Defining Philanthropy—Who's Phil's Aunt Thropy?
- be able to define philanthropy.
- be able to identify "nonprofit," "independent" and "third sector" as synonymous terms when discussing philanthropy.
- identify at least three ways in which people "give" for the common good.
- be able to identify at least five philanthropic organizations.
For further information, refer to the list of philanthropic organizations below. This list is not comprehensive; rather it is intended to give the teacher a starting point.
- The American Red Cross
- The United Way
- Habitat for Humanity
- Sierra Club
- League of Women Voters
- Hospitals, Cancer Society, Hospice and other health care organizations.
- Service organizations such as Lions International, Rotary, and Kiwanis
- Mutual benefit societies such as Chamber of Commerce, Sororities, and Fraternities.
- Religious-based organizations such as YWCA or YMCA.
Anticipatory Set: Ask the questions, "How many students know Phil's Aunt Thropy? How many students think that they are philanthropists?" Briefly discuss and develop a definition of philanthropy by brainstorming students' ideas of the meaning of philanthropy and introduce the idea of giving for the common good. (The working definition of philanthropy is: individuals and organizations who provide their time, talent, and/or treasures for the common good.)
- Instruct students that several terms are used interchangeably when referring to philanthropic organizations such as "nonprofit" or "independent" or "third sector" organizations. Allow time for some discussion about the meaning and significance of the terms used.
- Give two or three specific examples of philanthropic organizations (i.e., The Red Cross, The United Way, and Rotary). Follow these examples with a brainstorming activity to identify a wide variety of other organizations active in philanthropy. From the student-developed list, identify those organizations that are active in the local community.
- Discuss with students the purpose of the local groups they identified. Students will know many philanthropic groups but may not know why they exist. Conduct a discussion why people participate in philanthropic activities. Develop a list for the class.
- Repeat the anticipatory set question, "How many students think that they are philanthropists?"
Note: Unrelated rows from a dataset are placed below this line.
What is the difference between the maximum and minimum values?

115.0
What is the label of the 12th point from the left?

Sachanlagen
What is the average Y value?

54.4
Strand PHIL.I Definitions of Philanthropy
Standard DP 03. Names and Types of Organizations within the Civil Society Sector
Benchmark MS.2 Discuss examples of civil society organizations from a list of categories of organizations.
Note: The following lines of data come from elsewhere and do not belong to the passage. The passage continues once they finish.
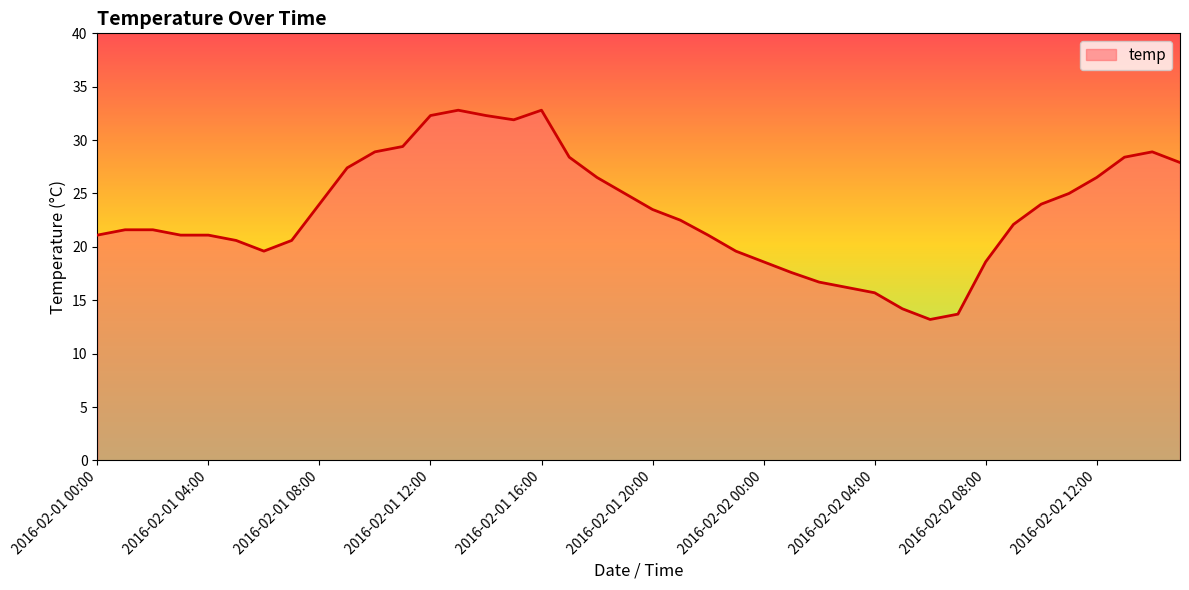

What is the smallest value displayed?

13.2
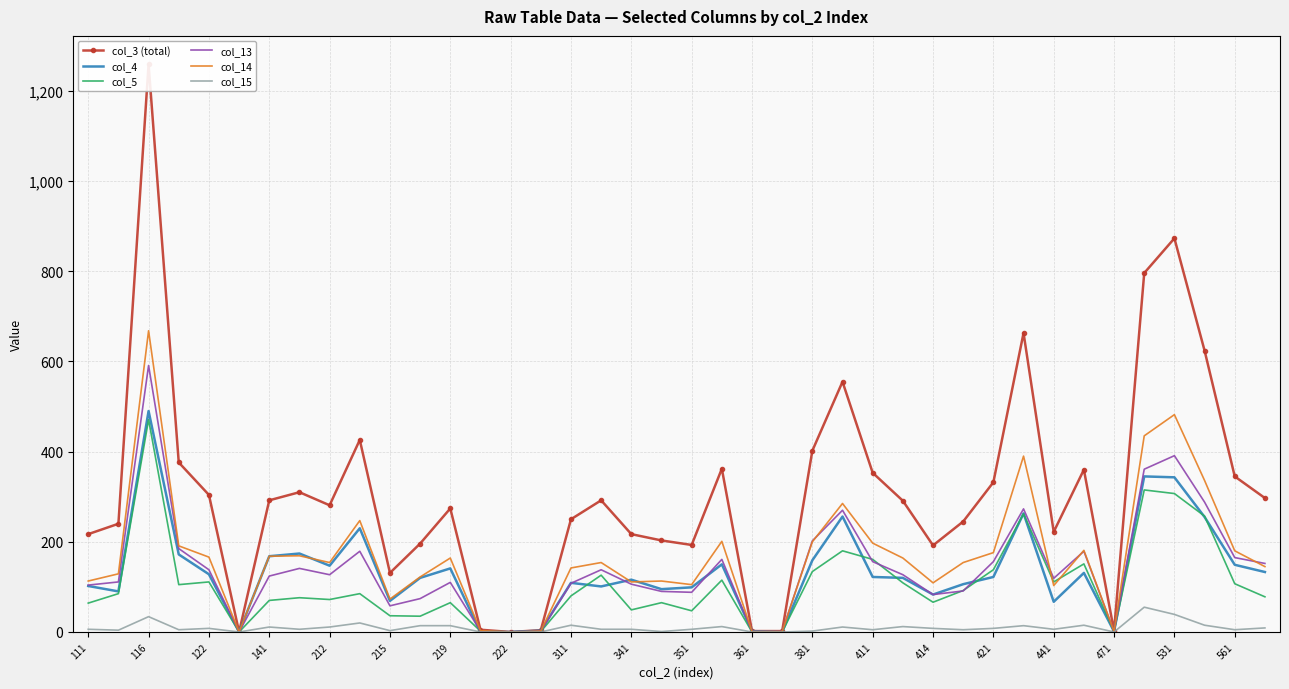

Count the number of data series in this chart.

6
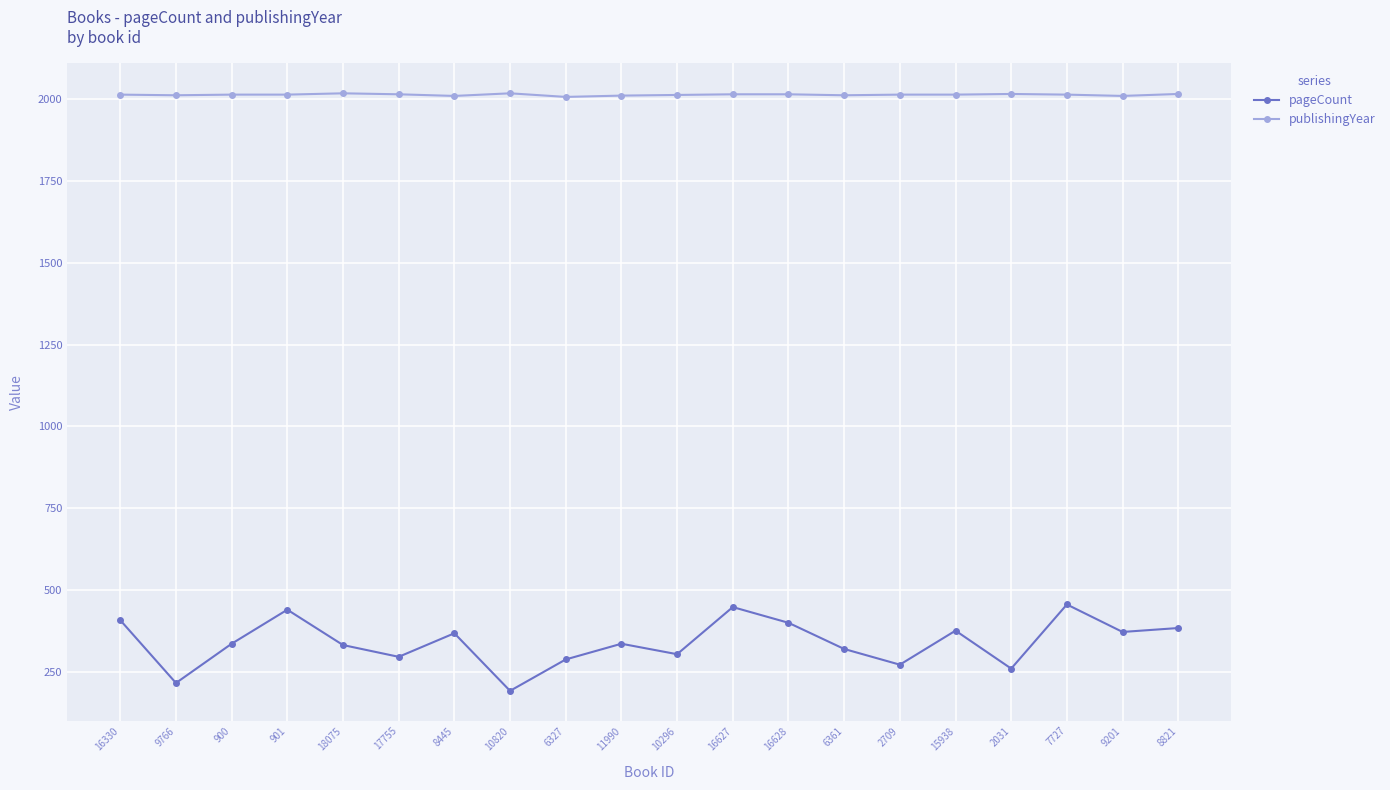

What is the difference between the highest and lowest values at 10296?

1709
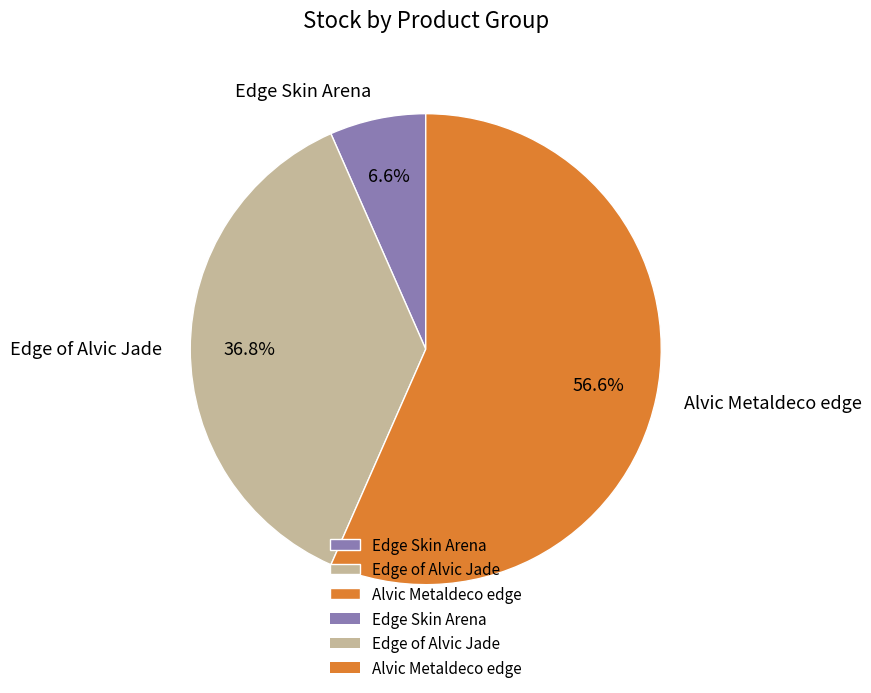

How many slices are in this pie chart?

3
Standard DP 04. Operational Characteristics of Nonprofit Organizations
Benchmark MS.1 State the purpose of a mission statement and describe how civil society organization mission statements relate to philanthropy.
Benchmark MS.3 Describe how a specific civil society organization in the community operates.
Strand PHIL.II Philanthropy and Civil Society
Standard PCS 04. Philanthropy and Geography
Benchmark MS.2 Identify and describe how regional civil society organizations help the people in the region.
Benchmark MS.3 Identify and describe civil society organizations whose purpose is associated with issues relating to "human characteristics of place."